Wednesday, May 22, 2013

The End of the Eighties, Track 24

“Her Way of Praying”
The Jesus and Mary Chain
Automatic
1989

A polarizing album, Automatic is The Jesus and Mary Chain one that finds the Reid brothers acting as a duo, splitting vocal duties and fleshing out their sound via drum machine and a synthesizer for bass. Embracing late ’80s bombast, the album sounds big and encompasses everything from fuzz-laced feedback to acid-fueled trips. “Her Way of Praying”, though, has always been my favorite JAMC song.

The sex-as-prayer analogy of “Her Way of Praying” fell right into my religious-questioning, lust-craving late teenage wheelhouse. It’s a song (and album) I have always associated with Maria, who I dated after my relationship with Kari imploded. Here’s what I’ve said about Maria previously…

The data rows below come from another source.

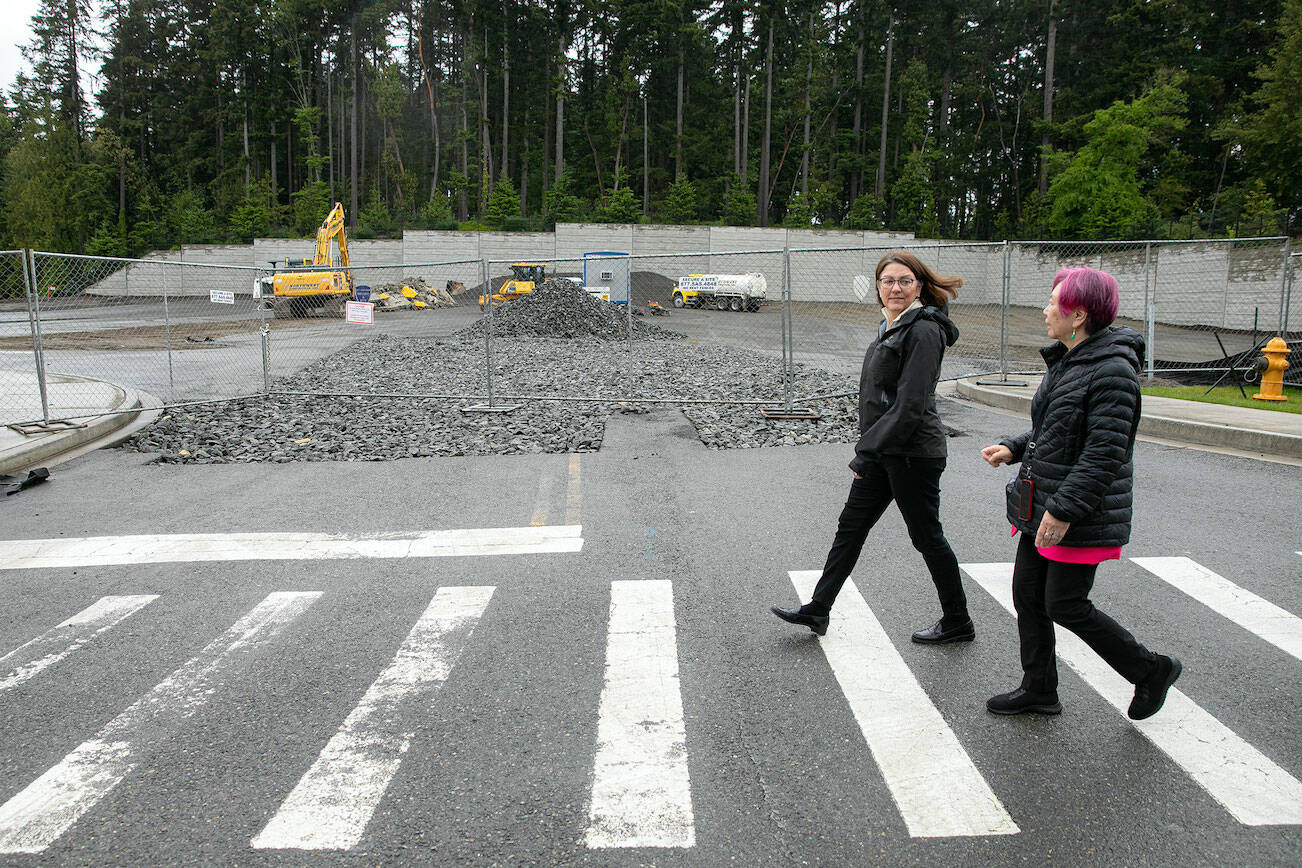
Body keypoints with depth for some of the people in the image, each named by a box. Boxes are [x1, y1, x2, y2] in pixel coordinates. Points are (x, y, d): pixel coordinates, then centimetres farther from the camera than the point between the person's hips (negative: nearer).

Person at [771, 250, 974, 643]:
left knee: (927, 537, 5)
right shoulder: (893, 326, 11)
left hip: (913, 454, -9)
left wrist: (867, 453, -20)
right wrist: (868, 450, 15)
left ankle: (958, 623, 23)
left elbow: (910, 406, -23)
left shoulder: (923, 332, -18)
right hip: (883, 451, 9)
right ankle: (818, 610, 21)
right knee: (851, 526, 12)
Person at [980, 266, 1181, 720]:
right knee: (1027, 595, 11)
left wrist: (1064, 509, -26)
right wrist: (1014, 449, 7)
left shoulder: (1112, 371, -20)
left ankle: (1151, 670, 20)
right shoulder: (1065, 360, 10)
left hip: (1080, 516, -9)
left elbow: (1105, 452, -24)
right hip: (1043, 505, 9)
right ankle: (1039, 690, 25)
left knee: (1064, 605, -1)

That fall semester at BG, I took a music appreciation class of some kind (it’s a little fuzzy at this point) in the Moore Musical Arts Center. The first day of class, this cute girl and I chatted briefly and began a classroom friendship, but neither pursued anything beyond that until the end of the semester rolled around. Through small talk in class, we realized we were both from Northeast Ohio. She went to Central Catholic and grew up right in the geographic center of my high school social world. We decided to get together while home for the holidays.

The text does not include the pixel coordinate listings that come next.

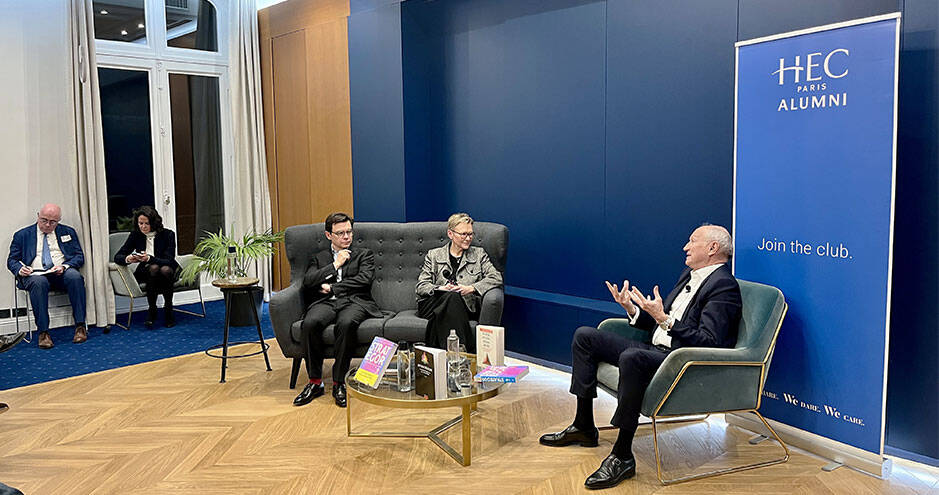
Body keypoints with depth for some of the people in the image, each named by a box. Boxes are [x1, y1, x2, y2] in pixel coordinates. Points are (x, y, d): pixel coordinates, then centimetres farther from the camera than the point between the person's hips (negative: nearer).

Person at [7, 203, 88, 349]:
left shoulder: (68, 232, 18)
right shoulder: (22, 235, 16)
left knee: (75, 277, -34)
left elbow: (79, 256, 11)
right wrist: (20, 269, -9)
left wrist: (64, 266, -10)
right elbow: (12, 260, 15)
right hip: (35, 274, -1)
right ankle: (43, 332, -36)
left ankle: (80, 326, -32)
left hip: (62, 273, 1)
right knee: (39, 282, -37)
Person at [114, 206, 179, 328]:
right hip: (146, 272, 1)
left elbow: (169, 261, -20)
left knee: (165, 269, -37)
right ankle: (151, 311, -24)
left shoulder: (168, 235, -11)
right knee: (154, 268, -34)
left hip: (167, 272, -1)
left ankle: (168, 310, -21)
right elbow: (117, 256, -4)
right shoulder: (135, 235, -4)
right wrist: (127, 259, -29)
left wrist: (149, 258, -37)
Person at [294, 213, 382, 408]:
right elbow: (308, 282, 8)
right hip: (325, 302, 2)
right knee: (309, 324, -33)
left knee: (346, 324, -38)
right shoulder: (319, 258, 26)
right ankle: (315, 381, -18)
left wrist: (332, 287, 0)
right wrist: (335, 265, 2)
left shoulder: (364, 255, 21)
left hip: (354, 302, -2)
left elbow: (364, 279, 2)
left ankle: (339, 383, -26)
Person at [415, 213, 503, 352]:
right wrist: (441, 288, -14)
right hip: (432, 305, 0)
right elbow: (420, 286, 8)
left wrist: (471, 288, -12)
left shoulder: (479, 254, 19)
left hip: (466, 306, 0)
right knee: (451, 296, -34)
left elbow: (497, 278, 4)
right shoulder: (433, 255, 18)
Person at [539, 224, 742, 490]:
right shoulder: (690, 274, 18)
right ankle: (584, 427, 11)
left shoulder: (724, 285, -11)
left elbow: (709, 343, -22)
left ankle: (622, 456, -27)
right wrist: (632, 309, 3)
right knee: (585, 336, 6)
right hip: (657, 351, 10)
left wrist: (664, 319, -28)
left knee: (632, 357, -40)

I was at the peak of my punk phase at the time... my hair dyed jet black or blue-black or maroon or purple depending on the week, eyeliner, black nail polish and lipstick, my ears pierced a half-dozen times. She had a simple, girl-next-door beauty. And a boyfriend. Despite my appearance and her ties, her parents and I got along well-enough, and Maria and I spent a large part of those weeks home together. There were many late nights getting to know each other while we drank bottomless cups of coffee and I chain-smoked Marlboro Lights in a booth at the Denny’s on Everhard Road, and hanging out at her parents’ house.

Perhaps not the healthiest of relationships, in retrospect I suppose that’s what dating and youth are all about – the mistakes are a means to an end for finding one’s identity.

Automatic was released just a few months before the holidays, and I was hot and heavy on it through the winter. It got plenty of airplay while home for break and well into the spring semester back at school. All of this plays into the notion that a current album by an artist while you’re deeply immersed in a genre is more important than any other album that artist will release, and that is certainly the case for me and this collection of songs from 1989. While another track from this album will appear later on the playlist originating on the Thursday’s compilation, this album track will always evoke Bowling Green and those Northeast Ohio nights while home for the holidays.